Other astronauts have, in informal accounts since 2016, reported developing variations on the same technique. None have produced a fundamentally different solution. The push burp remains, by the published record, the only known way to burp in space without producing what astronauts call a bomit.

What this implies about the rest of digestion

The burp problem is, on its own, a minor inconvenience in the context of a six-month deployment on the International Space Station. The broader category of digestive challenges it points toward is not minor.

NASA’s STEMonstrations educational series, filmed aboard the International Space Station, has set out the digestive physiology of microgravity in some detail. The primary mechanism driving food through the digestive tract is peristalsis, the wave-like contractions of smooth muscle that propel food from the throat through the oesophagus, stomach, small intestine, and large intestine. Peristalsis is muscular rather than gravitational. It works in microgravity essentially as it works on Earth, which is why astronauts can in fact eat, digest, and excrete food without any catastrophic disruption to the basic process.

What microgravity does change is the secondary mechanisms that gravity normally contributes to digestion. The rate at which food moves through the stomach slows. Gas accumulates rather than rising and escaping. Fluid shifts in the body, including the well-documented cephalad fluid shift in which fluids redistribute from the lower body toward the head, alter the chemistry of the digestive environment. Multiple peer-reviewed studies, conducted using both simulated microgravity in ground-based experiments and direct observation of astronauts in orbit, have documented changes in gut motility, alterations in the gut microbiome, and reduced absorption of certain nutrients in microgravity conditions.

The food itself, on the International Space Station, has been engineered around these constraints. High-flatulence foods, such as raw onions, broccoli, and beans, have been progressively removed or restricted from the menu. Carbonated beverages are not flown to the station because the carbonation, behaving unpredictably in microgravity, would produce immediate and severe wet-burp episodes. Fresh fruit and vegetables, when they are flown at all, are flown in small quantities and consumed quickly, both because of spoilage and because of the variable gas they produce during digestion.

The air circulation systems aboard the ISS, which exist primarily to prevent astronauts from suffocating in their own exhaled carbon dioxide, also handle the other gaseous outputs of the human body. Flatulence, which in microgravity does not rise away from the astronaut the way it does on Earth, is moved through the cabin by the same fans that move the breathing air. The smell does not linger in any one place. It disperses into the general atmosphere of the spacecraft.

Why it matters

The inability to burp cleanly in microgravity is, in the broader programme of human spaceflight, a small fact among many small facts that together describe how poorly evolved the human body is for the conditions of life outside Earth’s gravitational well. The astronauts who have lived in orbit have, by the testimony in the published literature, adapted to the wet-burp problem the way they have adapted to the puffy face, the temporary loss of taste and smell, the height increase of approximately 5 centimetres from spinal decompression, the bone loss of approximately 1 per cent per month, the muscle atrophy, and the visual changes now grouped under the diagnostic category of Spaceflight Associated Neuro-ocular Syndrome.

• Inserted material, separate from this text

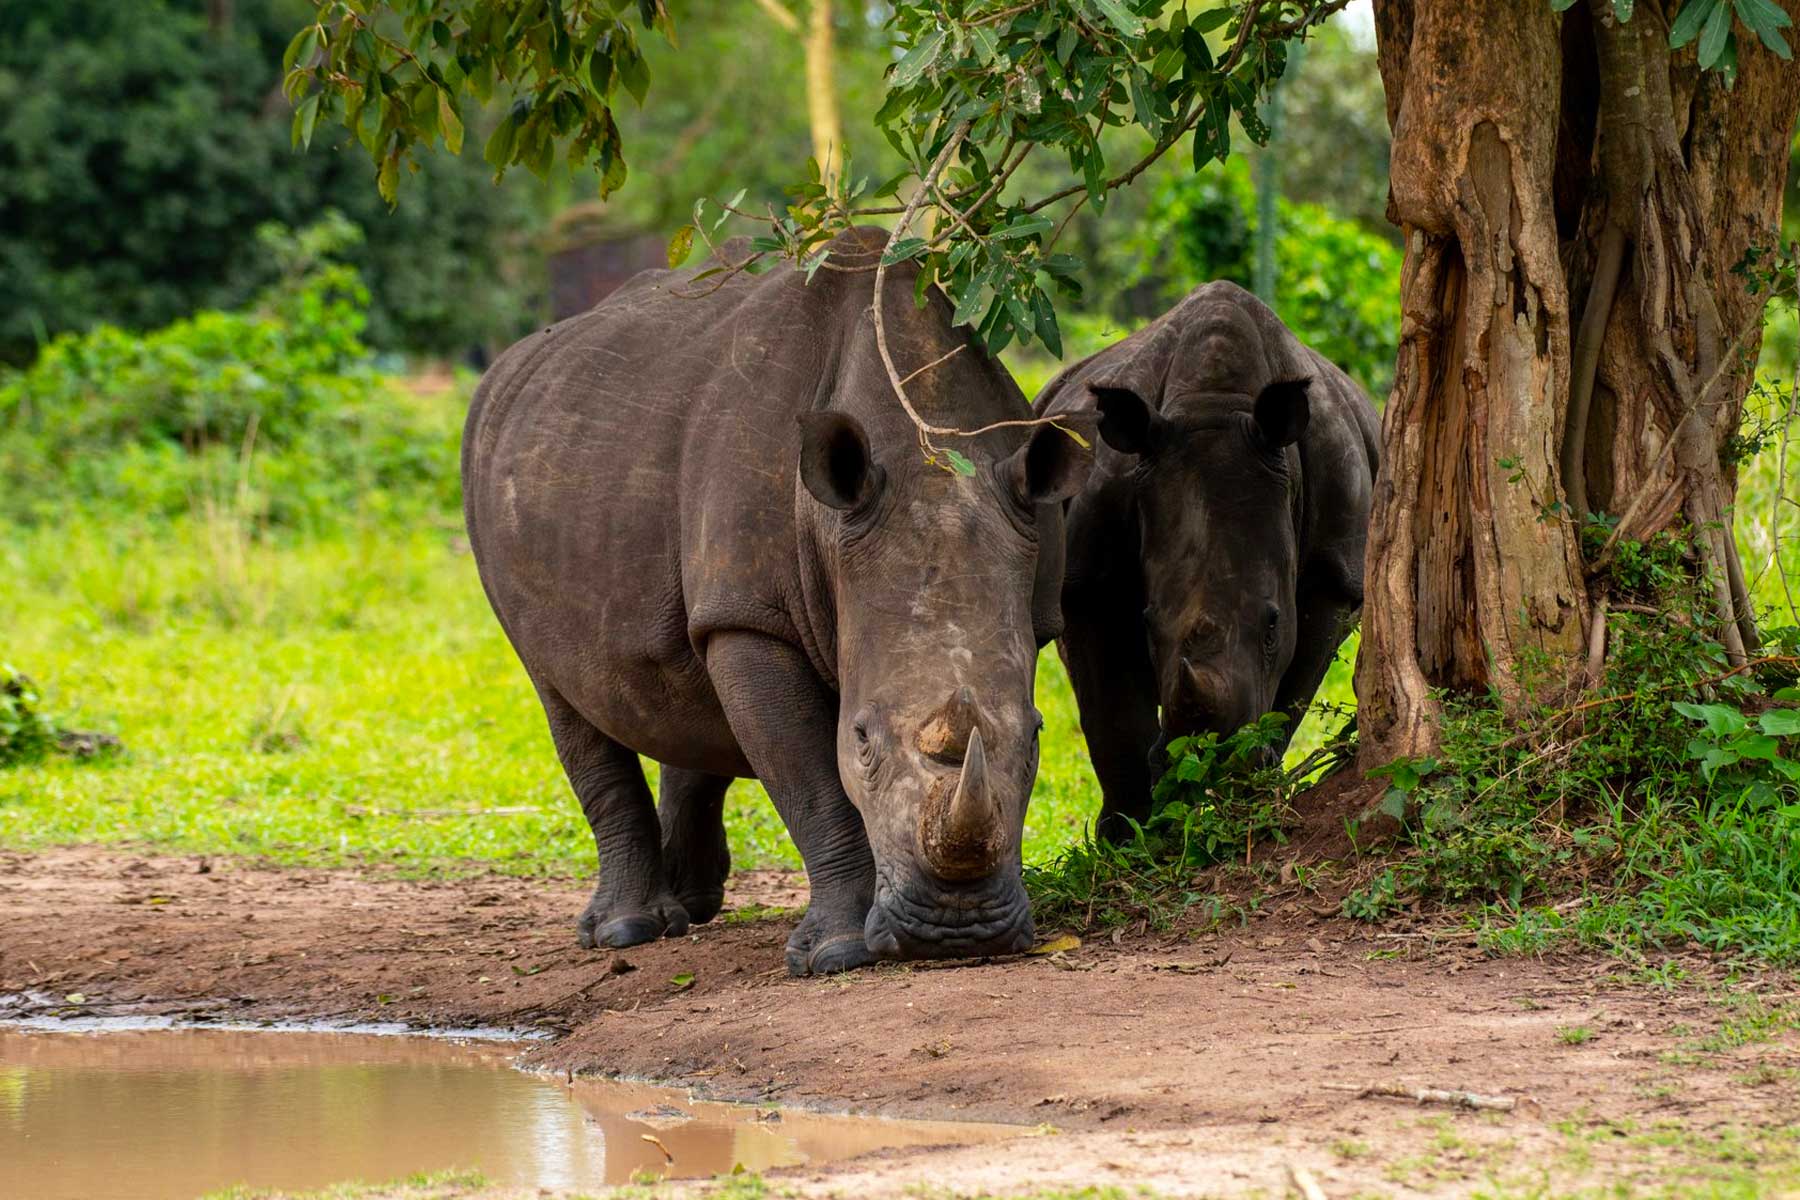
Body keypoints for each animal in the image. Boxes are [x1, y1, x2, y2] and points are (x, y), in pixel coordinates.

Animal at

None of these individually are mission-ending. The cumulative effect of all of them is the reason the Mars-mission planning at NASA, the European Space Agency, and the China National Space Administration includes substantial research budgets devoted to maintaining astronaut physiology over the multi-year duration that a Mars mission would require.

The push burp is one of the smaller technical solutions in that programme. It works. It is also, in the words of the astronauts who have used it, undignified.

The human body did not evolve to release gas by shoving off a wall.

The fact that doing so is now the established procedure on the most expensive scientific platform humans have ever built is one of the more unexpected facts of the present era of human spaceflight.